Cabe concluir, por tanto, que los textos internacionales en materia de derechos humanos y educación no dicen sustancialmente otra cosa de lo que actualmente recoge el proyecto de Constitución, aunque, en algunos casos varían las palabras y la sistematización sea distinta. Se ha dicho, con intención crítica, que el artículo 25 del proyecto admite una variedad de proyectos educativos. Cierto, y exactamente lo mismo hacen los tratados internacionales. Ni la Constitución ni los tratados normativos están para imponer vías unidimensionales. Aspiran a cerrar algunas vías: las vías de la regresión, del oscurantismo, de la intolerancia. Por lo demás, la carta básica de nuestra democracia coincidirá con los grandes tratados internacionales en procurar la apertura de nuevas vías por donde puedan discurrir, con libertad de opción, en un caso, los ciudadanos y los poderes públicos, en el otros los Estados y, por encima de ellos, las personas que los componen.
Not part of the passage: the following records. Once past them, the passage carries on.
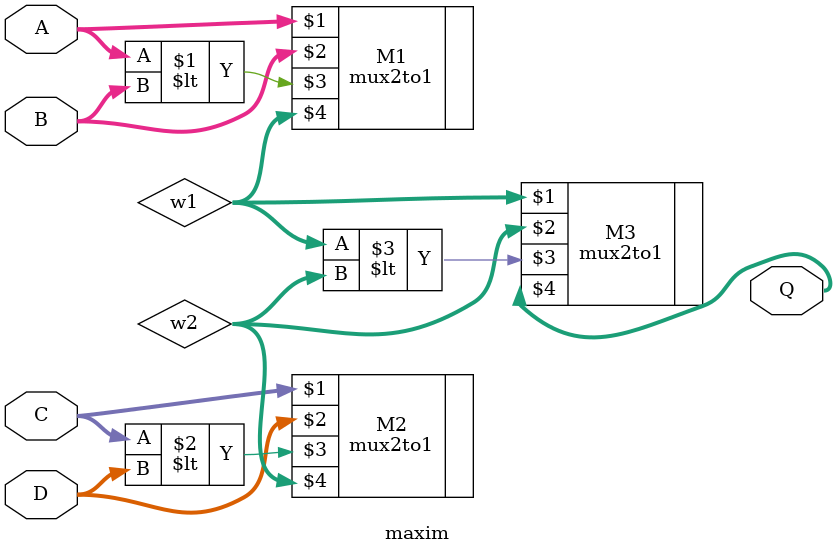
<source format=v>
`timescale 1ns / 1ps


module maxim(A,B,C,D,Q);
input [3:0] A,B,C,D;
output [3:0]Q;
wire [3:0]w1,w2;

// mux2to1(A,B,s,Q);

mux2to1 M1(A,B,A<B,w1);
mux2to1 M2(C,D,C<D,w2);
mux2to1 M3(w1,w2,w1<w2,Q);

endmodule

</source>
Espero haber contribuido a arrojar alguna luz sobre esta cuestión, que parece haber tenido perplejos a nuestros legisladores repetidas veces a lo largo del proceso de elaboración del texto constitucional. La conclusión es clara: no hay que dejarse obnubilar por falsos problemas ni dejarse atraer por espejismos. Hay que resolver los auténticos problemas y no dejarse atrapar por las palabras. No hay antinomias fundamentales entre la nueva Constitución y los tratados internacionales sobre los derechos humanos. Ni los paladines de la escuela privada deben creer que con la referencia a los tratados internacionales han conseguido para siempre la financiación de los centros, sin control de los poderes públicos o de la comunidad escolar; ni los campeones de la escuela pública deben temer que los tratados, internacionales puedan coartar su propio proyecto educativo.

El texto constitucional mantiene todas las puertas abiertas. El consenso no tiene por qué romperse. El consenso no debe romperse.